La ministre de l'Agriculture Annie Genevard a de nouveau appelé à la "désescalade", samedi 3 janvier, dans un entretien à La Tribune Dimanche. Les syndicats agricoles rencontreront le Premier ministre en début de semaine, et veulent relancer la mobilisation face notamment à la crise de la dermatose bovine. La ministre a réclamé la fin des blocages – "cela est la responsabilité des organisations syndicales" – et appelé à sanctionner les violences et les dégradations, "œuvre d'une minorité". Annie Genevard ajoute que les syndicats préciseront leurs attentes ces prochains jours sur leurs "problèmes structurels ", alors que Matignon avait promis des "annonces (...) dès ce dimanche".
La ministre a estimé que le mécanisme d'ajustement carbone aux frontières (MACF) de l'UE, entré en vigueur le 1er janvier, pénalisait les céréaliers importateurs d'engrais et déclaré qu'elle avait "déjà agi pour réduire la facture de plus de moitié". Son coût "reste tout de même de 4 000 euros par an par exploitation", a-t-elle ajouté. "Nous voulons un coût zéro pour nos agriculteurs." Le Premier ministre Sébastien Lecornu, dit-elle encore, a écrit à la présidente de la Commission européenne Ursula von der Leyen à ce sujet. Et le chef de l'exécutif entend désormais rallier d'autres pays européens pour "exiger un report ou une suspension du mécanisme pour les engrais".

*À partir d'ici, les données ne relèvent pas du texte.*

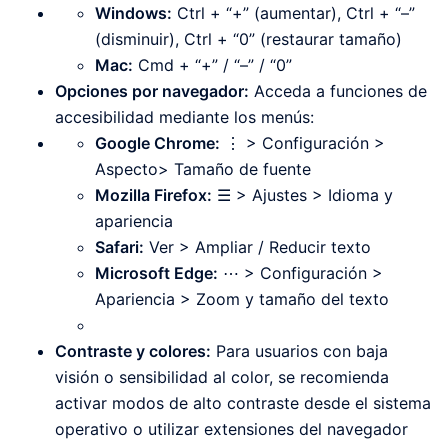
Windows:
Ctrl + “+” (aumentar), Ctrl + “–”
(disminuir), Ctrl + “0” (restaurar tamaño)
Mac:
Cmd + “+” / “–” / “0”
Opciones por navegador:
Acceda a funciones de
accesibilidad mediante los menús:
Google Chrome:
⋮ > Configuración >
Aspecto> Tamaño de fuente
Mozilla Firefox:
☰ > Ajustes > Idioma y
apariencia
Safari:
Ver > Ampliar / Reducir texto
Microsoft Edge:
⋯ > Configuración >
Apariencia > Zoom y tamaño del texto
Contraste y colores:
Para usuarios con baja
visión o sensibilidad al color, se recomienda
activar modos de alto contraste desde el sistema
operativo o utilizar extensiones del navegador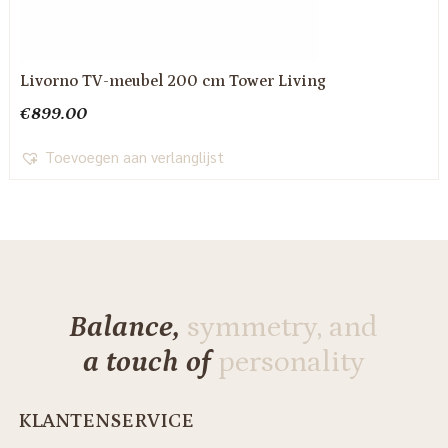
Livorno TV-meubel 200 cm Tower Living
€
899.00
Toevoegen aan verlanglijst
Balance,
symmetry, and
a touch of
personality
KLANTENSERVICE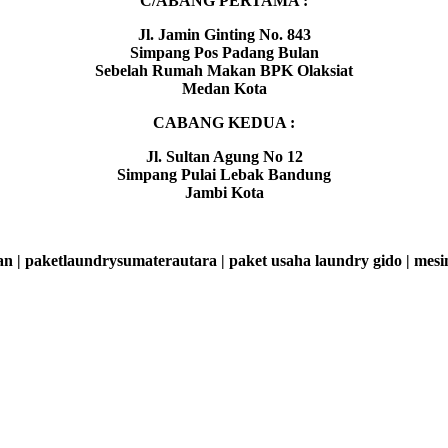
C/ABANG PERTAMA :
Jl. Jamin Ginting No. 843
Simpang Pos Padang Bulan
Sebelah Rumah Makan BPK Olaksiat
Medan Kota
CABANG KEDUA :
Jl. Sultan Agung No 12
Simpang Pulai Lebak Bandung
Jambi Kota
an | paketlaundrysumaterautara | paket usaha laundry gido | me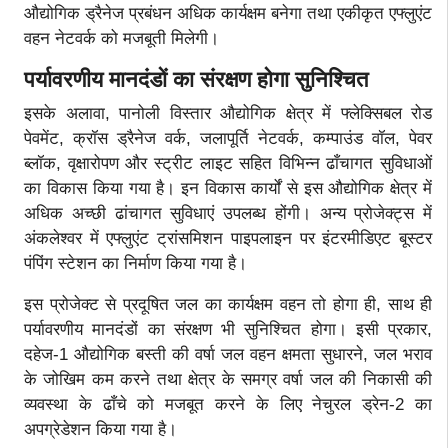
औद्योगिक ड्रैनेज प्रबंधन अधिक कार्यक्षम बनेगा तथा एकीकृत एफ्लुएंट
वहन नेटवर्क को मजबूती मिलेगी।
पर्यावरणीय मानदंडों का संरक्षण होगा सुनिश्चित
इसके अलावा, पानोली विस्तार औद्योगिक क्षेत्र में फ्लेक्सिबल रोड
पेवमेंट, क्रॉस ड्रैनेज वर्क, जलापूर्ति नेटवर्क, कम्पाउंड वॉल, पेवर
ब्लॉक, वृक्षारोपण और स्ट्रीट लाइट सहित विभिन्न ढाँचागत सुविधाओं
का विकास किया गया है। इन विकास कार्यों से इस औद्योगिक क्षेत्र में
अधिक अच्छी ढांचागत सुविधाएं उपलब्ध होंगी। अन्य प्रोजेक्ट्स में
अंकलेश्वर में एफ्लुएंट ट्रांसमिशन पाइपलाइन पर इंटरमीडिएट बूस्टर
पंपिंग स्टेशन का निर्माण किया गया है।
इस प्रोजेक्ट से प्रदूषित जल का कार्यक्षम वहन तो होगा ही, साथ ही
पर्यावरणीय मानदंडों का संरक्षण भी सुनिश्चित होगा। इसी प्रकार,
दहेज-1 औद्योगिक बस्ती की वर्षा जल वहन क्षमता सुधारने, जल भराव
के जोखिम कम करने तथा क्षेत्र के समग्र वर्षा जल की निकासी की
व्यवस्था के ढाँचे को मजबूत करने के लिए नेचुरल ड्रेन-2 का
अपग्रेडेशन किया गया है।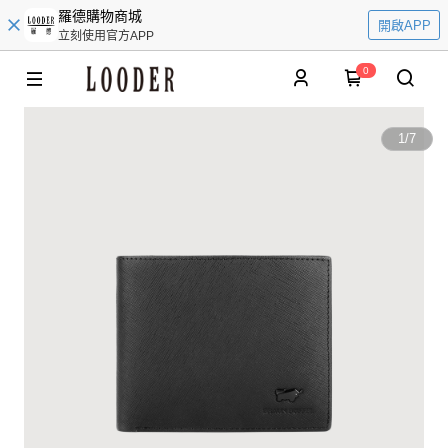
羅德購物商城
開啟APP
立刻使用官方APP
0
1
/
7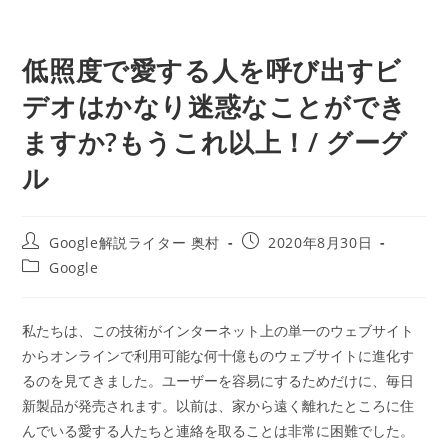
低照度で愛する人を呼び出すビ
デオはかなり迷惑なことができ
ますか?もうこれ以上！/ グーグ
ル
投
投
Google解説ライター 奥村
2020年8月30日
稿
稿
投
Google
者:
公
稿
開
カ
日:
テ
私たちは、この技術がインターネット上の単一のウェブサイト
ゴ
からオンラインで利用可能な何十億ものウェブサイトに進化す
リ
ー:
るのを見てきました。ユーザーを容易にするためだけに、毎日
新製品が発売されます。以前は、家から遠く離れたところに住
んでいる愛する人たちと連絡を取ることは非常に困難でした。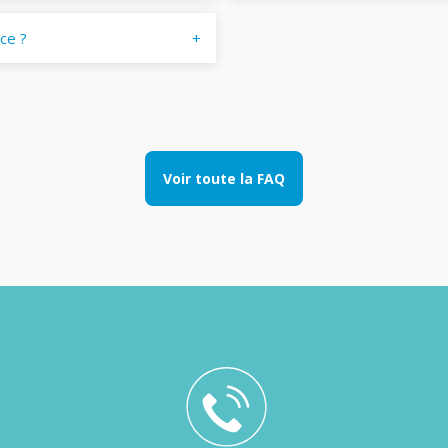
ace ?
Voir toute la FAQ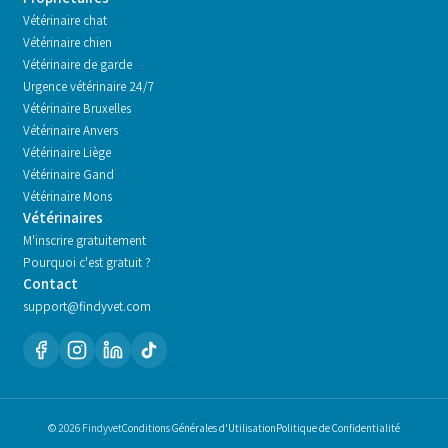
Vétérinaire chat
Vétérinaire chien
Vétérinaire de garde
Urgence vétérinaire 24/7
Vétérinaire
Bruxelles
Vétérinaire
Anvers
Vétérinaire
Liège
Vétérinaire
Gand
Vétérinaire
Mons
Vétérinaires
M'inscrire gratuitement
Pourquoi c'est gratuit ?
Contact
support@findyvet.com
© 2026 Findyvet
Conditions Générales d'Utilisation
Politique de Confidentialité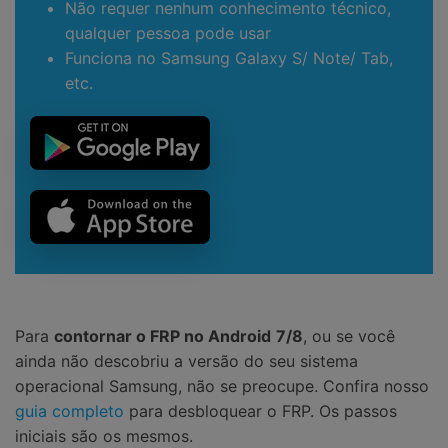
Não requer nenhum conhecimento técnico,
qualquer pessoa pode usar
Funciona no Samsung Galaxy S/ Note/ Tab,
etc.
Para
contornar o FRP no Android
7/8
, ou se você
ainda não descobriu a versão do seu sistema
operacional Samsung, não se preocupe. Confira nosso
guia completo
para desbloquear o FRP. Os passos
iniciais são os mesmos.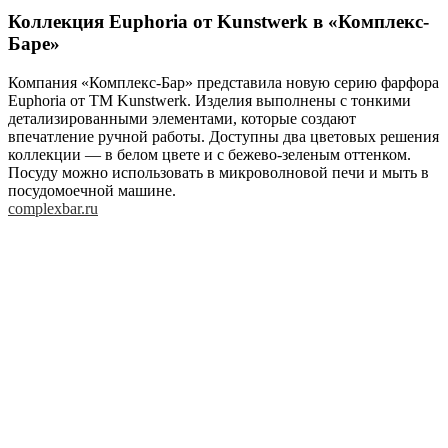
Коллекция Euphoria от Kunstwerk в «Комплекс-
Баре»
Компания «Комплекс-Бар» представила новую серию фарфора
Euphoria от ТМ Kunstwerk. Изделия выполнены с тонкими
детализированными элементами, которые создают
впечатление ручной работы. Доступны два цветовых решения
коллекции — в белом цвете и с бежево-зеленым оттенком.
Посуду можно использовать в микроволновой печи и мыть в
посудомоечной машине.
complexbar.ru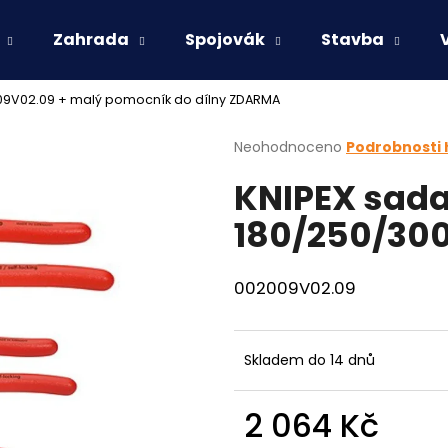
Zahrada
Spojovák
Stavba
009V02.09
+ malý pomocník do dílny ZDARMA
Co potřebujete najít?
Průměrné
Neohodnoceno
Podrobnosti
hodnocení
KNIPEX sada
produktu
HLEDAT
je
180/250/30
0,0
z
5
Doporučujeme
hvězdiček.
002009V02.09
Skladem do 14 dnů
2 064 Kč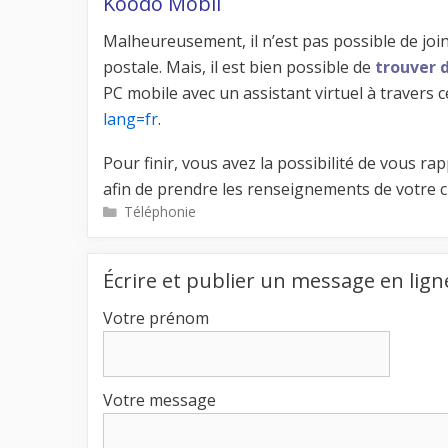
Koodo Mobil
Malheureusement, il n’est pas possible de join
postale. Mais, il est bien possible de
trouver 
PC mobile avec un assistant virtuel à travers 
lang=fr
.
Pour finir, vous avez la possibilité de vous r
afin de prendre les renseignements de votre c
Catégories
Téléphonie
Écrire et publier un message en lign
Votre prénom
Votre message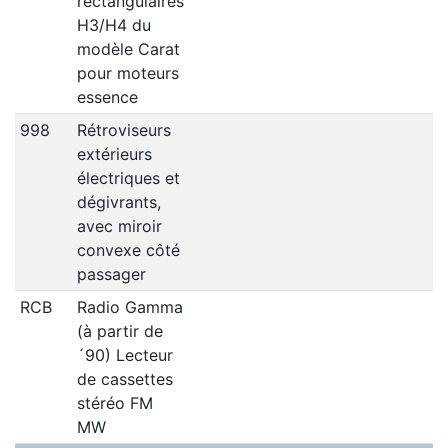
rectangulaires
H3/H4 du
modèle Carat
pour moteurs
essence
998
Rétroviseurs
extérieurs
électriques et
dégivrants,
avec miroir
convexe côté
passager
RCB
Radio Gamma
(à partir de
´90) Lecteur
de cassettes
stéréo FM
MW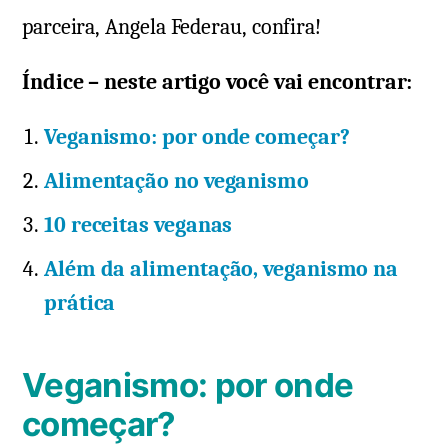
parceira, Angela Federau, confira!
Índice – neste artigo você vai encontrar:
Veganismo: por onde começar?
Alimentação no veganismo
10 receitas veganas
Além da alimentação, veganismo na
prática
Veganismo: por onde
começar?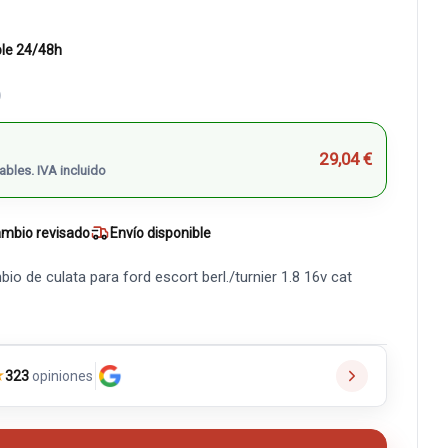
ble 24/48h
)
29,04 €
ables. IVA incluido
mbio revisado
Envío disponible
io de culata para ford escort berl./turnier 1.8 16v cat
★
323
opiniones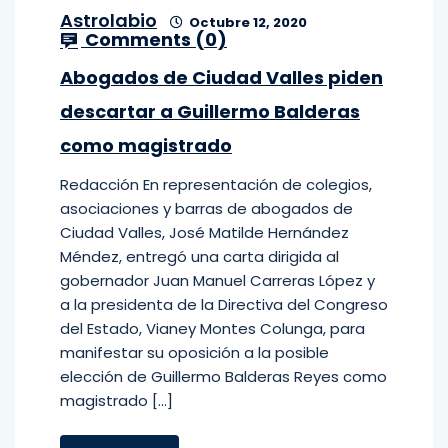
Astrolabio
Octubre 12, 2020
Comments (
0
)
Abogados de Ciudad Valles piden
descartar a Guillermo Balderas
como magistrado
Redacción En representación de colegios,
asociaciones y barras de abogados de
Ciudad Valles, José Matilde Hernández
Méndez, entregó una carta dirigida al
gobernador Juan Manuel Carreras López y
a la presidenta de la Directiva del Congreso
del Estado, Vianey Montes Colunga, para
manifestar su oposición a la posible
elección de Guillermo Balderas Reyes como
magistrado […]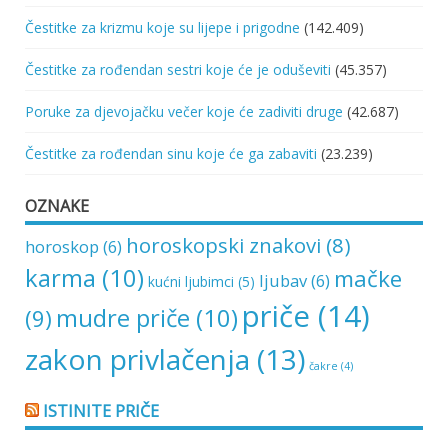
Čestitke za krizmu koje su lijepe i prigodne
(142.409)
Čestitke za rođendan sestri koje će je oduševiti
(45.357)
Poruke za djevojačku večer koje će zadiviti druge
(42.687)
Čestitke za rođendan sinu koje će ga zabaviti
(23.239)
OZNAKE
horoskopski znakovi
(8)
horoskop
(6)
karma
(10)
mačke
ljubav
(6)
kućni ljubimci
(5)
priče
(14)
mudre priče
(10)
(9)
zakon privlačenja
(13)
čakre
(4)
ISTINITE PRIČE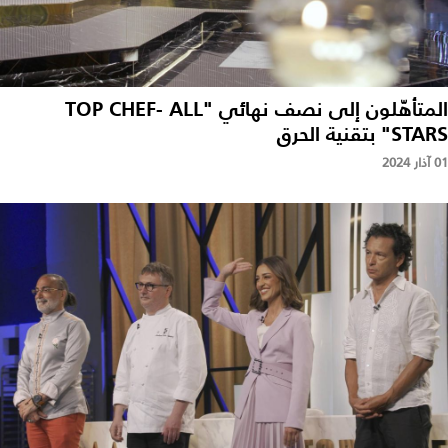
المتأهّلون إلى نصف نهائي "TOP CHEF- ALL
STARS" بتقنية الحرق
01 آذار 2024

Mercosur : vers une mesure conservatoi re pour la France ?
Annie Genevard s'est également exprimée sur le traité de libre-échange entre l'UE et le Mercosur. Ce texte suscite toujours une forte opposition dans le monde agricole et sa signature a été reportée au 12 janvier. La ministre précise avoir "activé une mesure conservatoire applicable à la France et sur laquelle Bruxelles devra se prononcer". Celle-ci consiste à "suspendre l'importation de denrées d'Amérique du Sud qui contiennent des substances interdites en Europe".
La ministre a par ailleurs appelé les députés "à la responsabilité", avant la reprise des discussions budgétaires jeudi. "Le fait que le budget ait été retoqué par le Parlement suscite une énorme préoccupation, notamment pour l'agriculture", déclare-t-elle. "De nombreux dispositifs, comme le plan viticole, dépendent de l'adoption rapide d'une loi de finances."